Start of Material for the task

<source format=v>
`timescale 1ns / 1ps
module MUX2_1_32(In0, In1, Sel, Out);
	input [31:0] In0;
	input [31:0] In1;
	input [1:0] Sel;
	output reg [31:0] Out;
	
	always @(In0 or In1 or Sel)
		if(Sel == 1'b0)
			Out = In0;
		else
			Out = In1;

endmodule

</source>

End of Material for the task
Start of Material for the task

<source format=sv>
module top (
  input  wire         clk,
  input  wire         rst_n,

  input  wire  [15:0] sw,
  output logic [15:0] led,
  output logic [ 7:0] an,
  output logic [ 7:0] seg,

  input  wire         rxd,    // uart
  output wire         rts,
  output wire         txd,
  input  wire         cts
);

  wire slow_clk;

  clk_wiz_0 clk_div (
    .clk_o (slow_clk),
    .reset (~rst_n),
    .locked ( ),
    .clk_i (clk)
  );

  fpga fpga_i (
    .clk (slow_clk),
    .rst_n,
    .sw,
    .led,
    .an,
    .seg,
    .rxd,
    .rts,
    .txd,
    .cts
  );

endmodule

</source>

End of Material for the task

Every line above holding the string "output" should be listed.

	output reg [31:0] Out;
  output logic [15:0] led,
  output logic [ 7:0] an,
  output logic [ 7:0] seg,
  output wire         rts,
  output wire         txd,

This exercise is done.